Fungal resistance to stress is critical for the potential virulence of the fungus as a biocontrol agent [31]. B. bassiana encounters reactive oxygen species (ROS) (e.g., O²⁻) when interacting with the host immune defense [37]. The three peroxins in the receptor export complex significantly participate in fungal resistance to oxidative stress, which is identical to the roles of BbPex5 and BbPex7 [11]. Similar results were also observed in other filamentous fungi (e.g., A. oligospora and F. graminearum) [15,16]. In Metarhizium robertsii (a sister entomopathogenic fungus), peroxisomal activity and peroxin genes are involved in fungal responses to oxidative stress [38]. Under submerged conditions, Woronin bodies are involved in peroxisome biogenesis and the stress response in B. bassiana during microsclerotia formation [10]. In insect hemocoel, hemolymph causes osmotic stress on fungal cells [39]. The above three peroxins are involved in fungal response to osmotic and cell-wall stress, whereas BbPex5 and BbPex7 are not [11]. In addition, the three peroxins mediate fungal tolerance to toxicity caused by polyunsaturated fatty acids (e.g., linoleic acid). In mammal cells, peroxisome deficiency causes dysfunction of fatty-acid oxidization, which produces lipotoxic fatty acids (e.g., palmitic acid and linoleic acid) [40]. This suggests that the fatty-acid oxidization in the peroxisome not only supplies cells with energy, but also maintains the cellular homeostasis of free fatty acids assumed to cause cytotoxicity in excess. Insects accumulate various fatty acids in the cuticle and hemolymph, which are involved in immune defense against fungal pathogens [32,41]. Collectively, the three peroxins significantly contribute to fungal virulence owing to their roles in nutrient assimilation, dimorphism, and stress resistance.
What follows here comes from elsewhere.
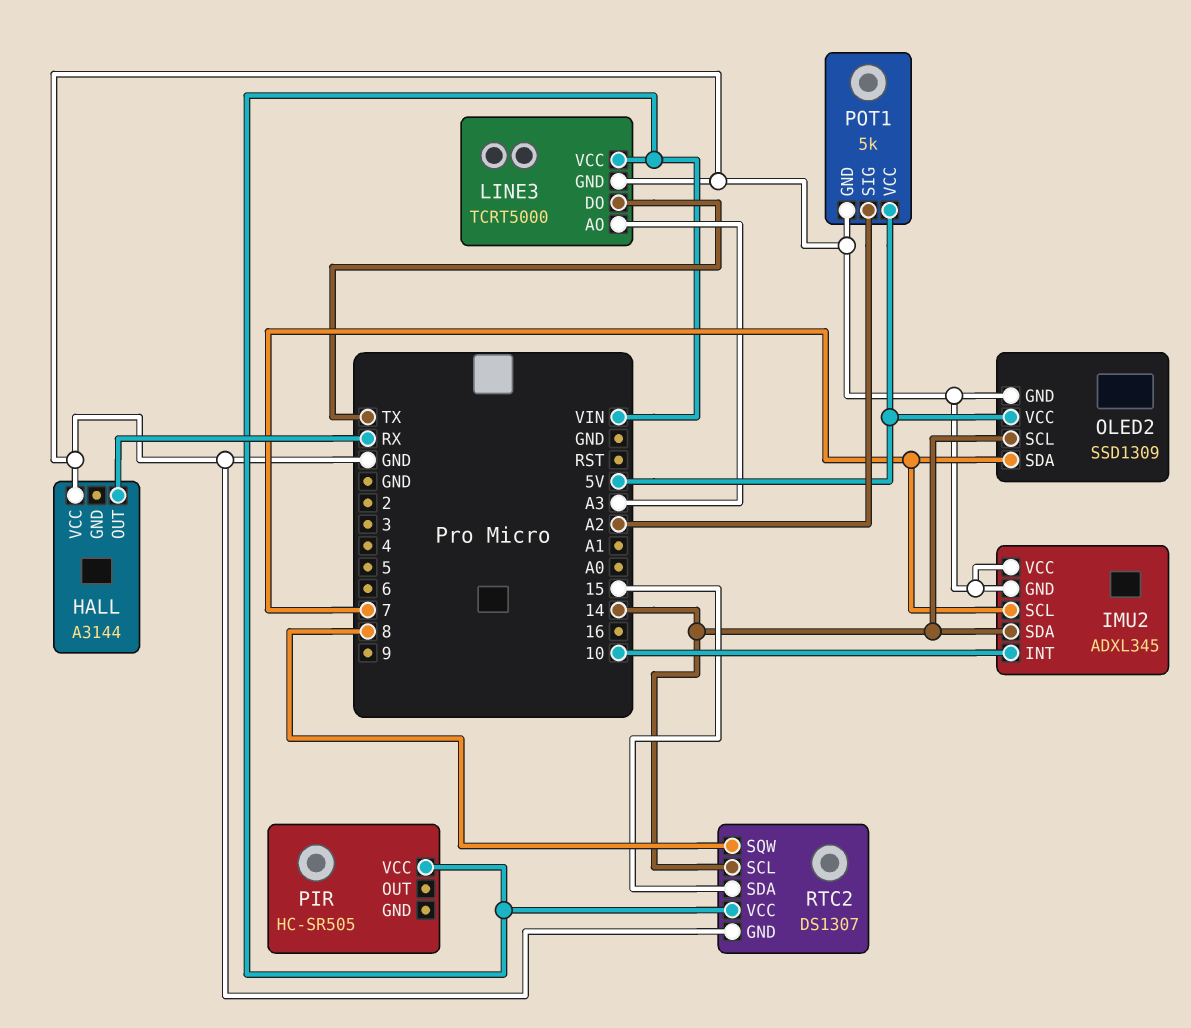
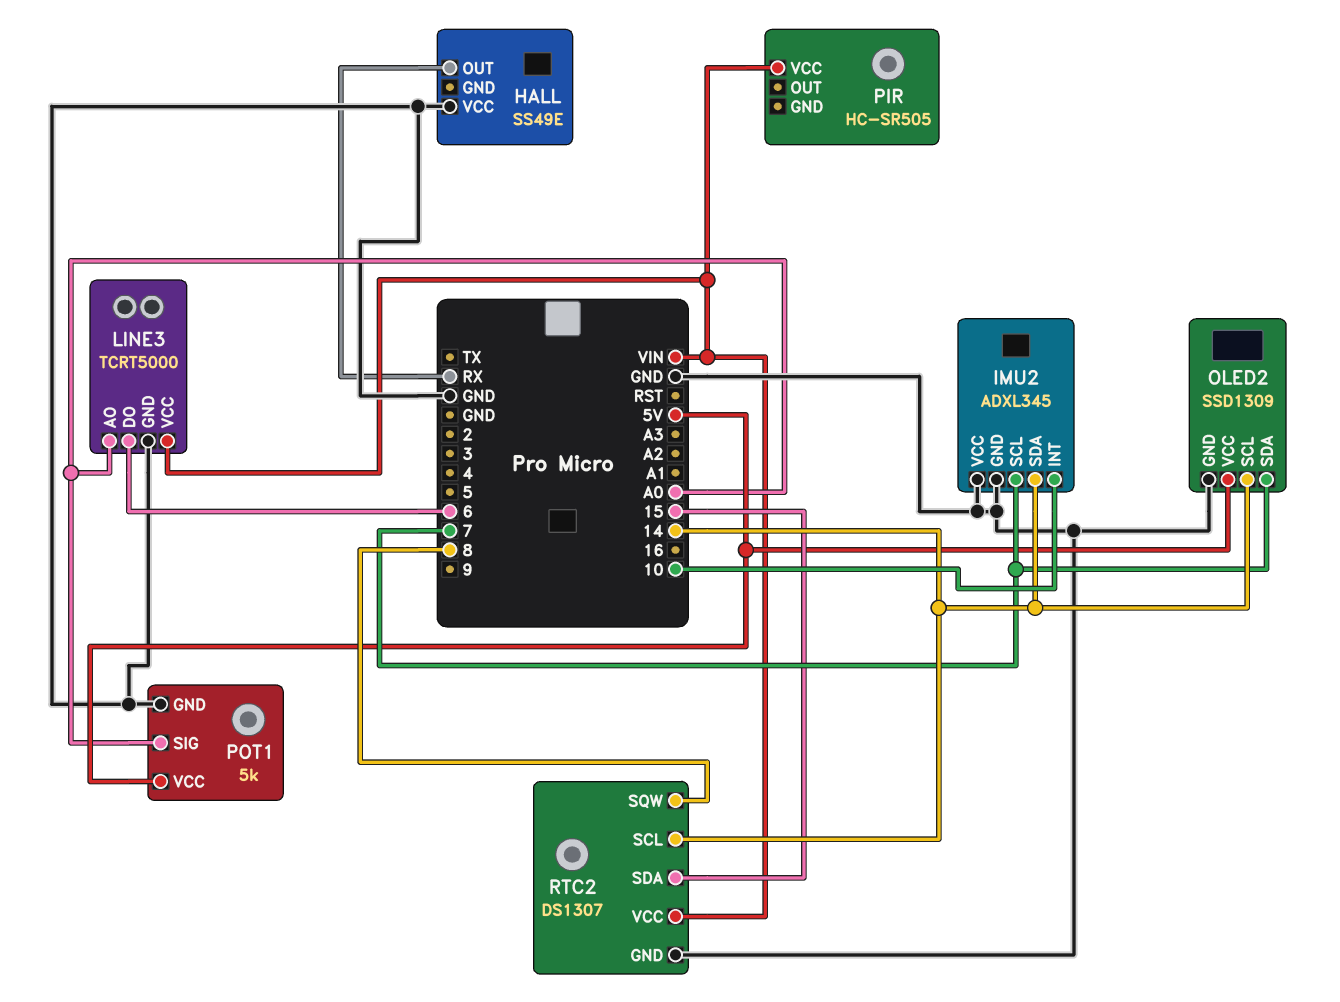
HALL: A3144 -> SS49E
LINE3 pin AO: A3 -> A0
LINE3 pin DO: TX -> 6
POT1 pin SIG: A2 -> A0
After killing the hosts, B. bassiana grows out the cadaver and develops into intensive mycelia followed by conidiation [42]. On nutrient plates, three peroxin genes significantly contribute to conidiation. This is a well-known role of the three genes in filamentous fungi, as established in A. oligospora, C. minitan, and F. graminearum [15,16,18]. A previous study unraveled that BbPex5 and BbPex7 are also essential for conidiation [11]. These results stress that the ‘core’ peroxins maintain the peroxisomal functionality during fungal differentiation. Evidently, B. bassiana only reaches the cadaver surface when it penetrates through the host cuticle from the body cavity. The three peroxins in the receptor export complex significantly function in fungal translocation in the cadaver from inside to outside. The host cuticle contains the fabricated chitin layer [33]. This result can be explained by the significant role of the receptor export complex in the degradation of macromolecules, particularly chitin. These findings suggest that peroxisomes are critical for the ability of the fungus to penetrate the host cuticle by mediating chitin assimilation, although the detailed mechanisms deserve further investigation. In the natural environment, the conidiation process produces numerous conidia, which promote fungal dispersal and survival [43,44]. As for B. bassiana, conidia on the cadaver function as initial inocula for subsequent infection cycles [41]. In this sense, the peroxisome plays a determinant role in maintaining the infection cycle.

5. Conclusions

In summary, BbPex1, BbPex6, and BbPex26 are associated with peroxisomes and interact with each other. These three peroxins are indispensable for the PTS1 pathway; however, only BbPex6 and BbPex26 are required for the activity of the PTS2 pathway. As for biological functions, these three peroxins significantly contribute to fungal development, stress tolerance, and virulence. Notably, the components of the receptor export complex link the peroxisomal function with fungal resistance to stress caused by polyunsaturated fatty acids. This study highlights the essential roles of peroxisomes in the lifecycle of entomopathogenic fungi, particularly in combating the host immune defense.